Space datacenters would’ve been thought of as science fiction only a few years ago, but they’re quickly becoming a reality.
Starcloud, an NVIDIA-backed startup building AI datacenters in orbit, has achieved a significant milestone: training the first large language model in space. The company successfully used an NVIDIA H100 GPU aboard its Starcloud-1 satellite to train Andrej Karpathy’s nano-GPT model on the complete works of Shakespeare, marking a breakthrough moment for both the space industry and artificial intelligence.

“We have just used the NVIDIA H100 onboard Starcloud-1 to train the first LLM in space. Getting the first H100 to work in space required a lot of innovation and hard work from the incredible Starcloud team,” said Adi Oltean, co-founder and Chief Engineer at Starcloud, in announcing the achievement. The team also ran inference on a preloaded Gemma model and plans to test additional AI models in the future.
The successful training mission represents more than just a technical feat—it’s a proof of concept for Starcloud’s ambitious vision of moving computing infrastructure off Earth. “This is a significant first step toward moving almost all computing off Earth to reduce the burden on our energy supplies and take advantage of abundant solar energy in space,” Oltean noted.
Solving Datacenter Challenges from Orbit
The achievement comes months after Starcloud deployed its first satellite with a datacenter-class GPU into space. The company was founded on the premise that space offers fundamental advantages over terrestrial datacenters, which consume enormous amounts of electricity, require extensive cooling infrastructure, and face growing opposition from local communities concerned about their environmental impact.

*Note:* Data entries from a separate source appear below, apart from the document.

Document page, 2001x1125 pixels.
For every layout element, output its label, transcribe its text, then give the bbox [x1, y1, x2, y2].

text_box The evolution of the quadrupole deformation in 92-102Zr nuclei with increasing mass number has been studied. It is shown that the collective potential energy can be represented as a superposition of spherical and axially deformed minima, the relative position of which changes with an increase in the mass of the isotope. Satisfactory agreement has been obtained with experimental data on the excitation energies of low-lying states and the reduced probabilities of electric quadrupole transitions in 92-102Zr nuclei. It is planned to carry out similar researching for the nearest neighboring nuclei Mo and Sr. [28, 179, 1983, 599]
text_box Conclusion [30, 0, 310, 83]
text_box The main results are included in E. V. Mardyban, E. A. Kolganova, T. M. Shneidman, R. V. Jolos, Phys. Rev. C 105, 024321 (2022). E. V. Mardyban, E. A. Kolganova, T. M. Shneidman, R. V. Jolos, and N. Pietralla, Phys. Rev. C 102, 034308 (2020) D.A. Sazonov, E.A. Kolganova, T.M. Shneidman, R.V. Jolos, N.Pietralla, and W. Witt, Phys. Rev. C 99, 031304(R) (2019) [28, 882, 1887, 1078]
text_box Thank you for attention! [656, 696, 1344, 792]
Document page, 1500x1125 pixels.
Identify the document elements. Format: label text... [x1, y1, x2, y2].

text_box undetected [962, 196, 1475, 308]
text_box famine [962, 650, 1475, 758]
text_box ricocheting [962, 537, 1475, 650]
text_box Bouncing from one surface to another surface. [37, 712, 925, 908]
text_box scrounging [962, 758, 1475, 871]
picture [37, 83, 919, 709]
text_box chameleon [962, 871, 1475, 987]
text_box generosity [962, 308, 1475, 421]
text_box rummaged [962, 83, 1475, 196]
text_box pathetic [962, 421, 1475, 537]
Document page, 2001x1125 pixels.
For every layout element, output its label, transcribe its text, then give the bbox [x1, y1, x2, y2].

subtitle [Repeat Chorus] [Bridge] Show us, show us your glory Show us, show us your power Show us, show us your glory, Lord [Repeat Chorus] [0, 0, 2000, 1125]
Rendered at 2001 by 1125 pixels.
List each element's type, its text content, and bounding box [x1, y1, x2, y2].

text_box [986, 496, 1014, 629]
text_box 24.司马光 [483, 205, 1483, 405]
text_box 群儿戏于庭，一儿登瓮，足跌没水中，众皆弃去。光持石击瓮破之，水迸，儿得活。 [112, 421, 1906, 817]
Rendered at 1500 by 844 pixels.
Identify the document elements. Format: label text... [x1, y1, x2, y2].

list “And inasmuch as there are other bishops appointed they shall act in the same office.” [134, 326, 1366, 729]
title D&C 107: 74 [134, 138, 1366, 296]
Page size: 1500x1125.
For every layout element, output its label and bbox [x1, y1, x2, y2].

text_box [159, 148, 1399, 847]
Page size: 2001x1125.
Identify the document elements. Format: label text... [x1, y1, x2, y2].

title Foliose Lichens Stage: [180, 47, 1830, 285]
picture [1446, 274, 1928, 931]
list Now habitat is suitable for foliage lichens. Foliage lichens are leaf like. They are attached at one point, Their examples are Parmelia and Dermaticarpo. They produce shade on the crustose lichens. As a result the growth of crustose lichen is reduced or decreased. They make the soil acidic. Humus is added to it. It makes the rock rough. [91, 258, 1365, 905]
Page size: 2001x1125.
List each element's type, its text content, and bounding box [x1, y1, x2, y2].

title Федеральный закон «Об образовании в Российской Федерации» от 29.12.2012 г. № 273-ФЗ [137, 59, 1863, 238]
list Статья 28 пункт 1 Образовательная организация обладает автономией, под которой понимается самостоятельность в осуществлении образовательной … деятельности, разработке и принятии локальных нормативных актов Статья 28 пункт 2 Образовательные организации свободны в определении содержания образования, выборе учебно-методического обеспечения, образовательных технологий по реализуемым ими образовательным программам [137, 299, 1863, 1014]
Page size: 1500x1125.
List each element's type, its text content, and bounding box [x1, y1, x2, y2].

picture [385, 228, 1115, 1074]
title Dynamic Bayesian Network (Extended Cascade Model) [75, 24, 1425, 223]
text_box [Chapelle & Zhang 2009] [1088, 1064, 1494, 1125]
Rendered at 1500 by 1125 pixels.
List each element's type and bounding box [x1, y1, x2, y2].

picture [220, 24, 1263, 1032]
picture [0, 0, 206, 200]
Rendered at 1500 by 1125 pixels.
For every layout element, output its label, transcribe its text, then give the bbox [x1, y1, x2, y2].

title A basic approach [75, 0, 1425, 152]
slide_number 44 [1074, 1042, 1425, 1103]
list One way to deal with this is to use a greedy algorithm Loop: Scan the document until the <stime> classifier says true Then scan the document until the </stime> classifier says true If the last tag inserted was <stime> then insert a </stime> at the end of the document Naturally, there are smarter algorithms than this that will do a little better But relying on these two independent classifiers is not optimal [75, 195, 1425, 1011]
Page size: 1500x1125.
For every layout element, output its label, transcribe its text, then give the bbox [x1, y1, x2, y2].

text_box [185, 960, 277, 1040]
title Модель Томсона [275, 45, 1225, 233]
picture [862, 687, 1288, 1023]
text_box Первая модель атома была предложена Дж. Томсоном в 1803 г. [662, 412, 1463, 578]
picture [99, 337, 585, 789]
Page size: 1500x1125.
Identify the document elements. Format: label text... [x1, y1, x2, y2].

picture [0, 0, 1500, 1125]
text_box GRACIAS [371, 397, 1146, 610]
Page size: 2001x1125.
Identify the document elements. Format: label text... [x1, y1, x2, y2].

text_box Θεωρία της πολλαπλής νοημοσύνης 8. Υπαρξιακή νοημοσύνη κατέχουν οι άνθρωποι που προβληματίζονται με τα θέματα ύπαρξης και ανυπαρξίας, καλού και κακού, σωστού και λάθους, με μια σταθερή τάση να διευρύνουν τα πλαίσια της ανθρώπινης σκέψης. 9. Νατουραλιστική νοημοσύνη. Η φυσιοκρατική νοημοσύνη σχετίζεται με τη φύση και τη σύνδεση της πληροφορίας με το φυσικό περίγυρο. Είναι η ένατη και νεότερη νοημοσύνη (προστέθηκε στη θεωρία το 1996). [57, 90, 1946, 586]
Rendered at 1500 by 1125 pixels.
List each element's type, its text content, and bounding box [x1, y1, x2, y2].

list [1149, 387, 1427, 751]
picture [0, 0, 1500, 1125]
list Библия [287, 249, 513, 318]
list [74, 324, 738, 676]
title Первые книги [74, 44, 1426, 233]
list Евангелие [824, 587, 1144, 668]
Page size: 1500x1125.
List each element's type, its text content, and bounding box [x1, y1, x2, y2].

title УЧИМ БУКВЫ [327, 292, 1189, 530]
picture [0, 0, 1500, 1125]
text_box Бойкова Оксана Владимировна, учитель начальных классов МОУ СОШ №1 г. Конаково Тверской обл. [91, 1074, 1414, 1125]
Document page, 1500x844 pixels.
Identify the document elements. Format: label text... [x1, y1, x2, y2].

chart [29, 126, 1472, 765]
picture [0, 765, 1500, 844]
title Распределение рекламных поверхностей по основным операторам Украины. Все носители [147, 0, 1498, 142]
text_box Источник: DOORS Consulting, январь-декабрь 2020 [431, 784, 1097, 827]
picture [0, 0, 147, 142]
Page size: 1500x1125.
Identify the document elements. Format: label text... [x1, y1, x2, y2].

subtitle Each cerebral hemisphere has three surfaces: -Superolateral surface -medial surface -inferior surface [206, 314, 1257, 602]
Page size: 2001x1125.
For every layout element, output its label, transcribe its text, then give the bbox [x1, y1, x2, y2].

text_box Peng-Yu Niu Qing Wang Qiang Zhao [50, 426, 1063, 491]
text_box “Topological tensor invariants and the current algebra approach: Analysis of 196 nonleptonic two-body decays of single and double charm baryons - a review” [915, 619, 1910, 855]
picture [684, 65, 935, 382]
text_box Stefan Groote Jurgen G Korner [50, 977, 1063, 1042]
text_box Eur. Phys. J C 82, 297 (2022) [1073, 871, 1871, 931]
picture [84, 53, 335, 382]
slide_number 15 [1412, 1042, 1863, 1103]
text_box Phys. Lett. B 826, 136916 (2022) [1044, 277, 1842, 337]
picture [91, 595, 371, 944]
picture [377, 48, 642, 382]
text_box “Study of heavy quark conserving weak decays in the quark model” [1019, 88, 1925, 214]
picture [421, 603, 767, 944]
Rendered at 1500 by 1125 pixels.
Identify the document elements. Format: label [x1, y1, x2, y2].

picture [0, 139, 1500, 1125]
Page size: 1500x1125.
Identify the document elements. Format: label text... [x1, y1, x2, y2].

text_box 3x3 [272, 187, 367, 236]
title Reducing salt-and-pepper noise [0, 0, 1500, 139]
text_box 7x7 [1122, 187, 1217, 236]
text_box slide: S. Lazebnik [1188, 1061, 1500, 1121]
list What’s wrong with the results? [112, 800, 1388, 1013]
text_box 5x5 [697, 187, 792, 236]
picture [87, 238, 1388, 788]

According to Starcloud co-founder and CEO Philip Johnston, satellites in sun-synchronous orbit have access to constant, uninterrupted solar power, which the company harnesses through large deployable solar arrays. Space also provides what Johnston calls an “infinite heat sink”—the vacuum of space enables passive radiative cooling without water or energy-intensive systems.
These advantages translate into significant cost savings. Starcloud projects energy costs in space will be 10 times cheaper than land-based alternatives, even accounting for launch expenses. The company also estimates 10x carbon-dioxide savings over a datacenter’s lifetime compared to Earth-based facilities powered by traditional energy sources.
A Glimpse of the Future
The successful AI training mission validates Starcloud’s technological approach and brings the company closer to its long-term goals. Johnston envisions that within a decade, nearly all new datacenters will be built in outer space. By the early 2030s, Starcloud plans to deploy gigawatt-scale orbital datacenters using solar arrays spanning several kilometers.
The company isn’t alone in this vision. Amazon founder Jeff Bezos recently predicted that datacenters would be operating in space within 20 years. Elon Musk has an even more aggressive timeline, saying that within 5 years, the lowest cost to do AI compute will be in space. With Starcloud’s H100 GPU already training AI models in orbit, that future may arrive sooner than expected.
For now, the successful Shakespeare training mission demonstrates that space-based AI computing has moved from concept to reality—a development that could reshape both the datacenter industry and humanity’s relationship with computing infrastructure.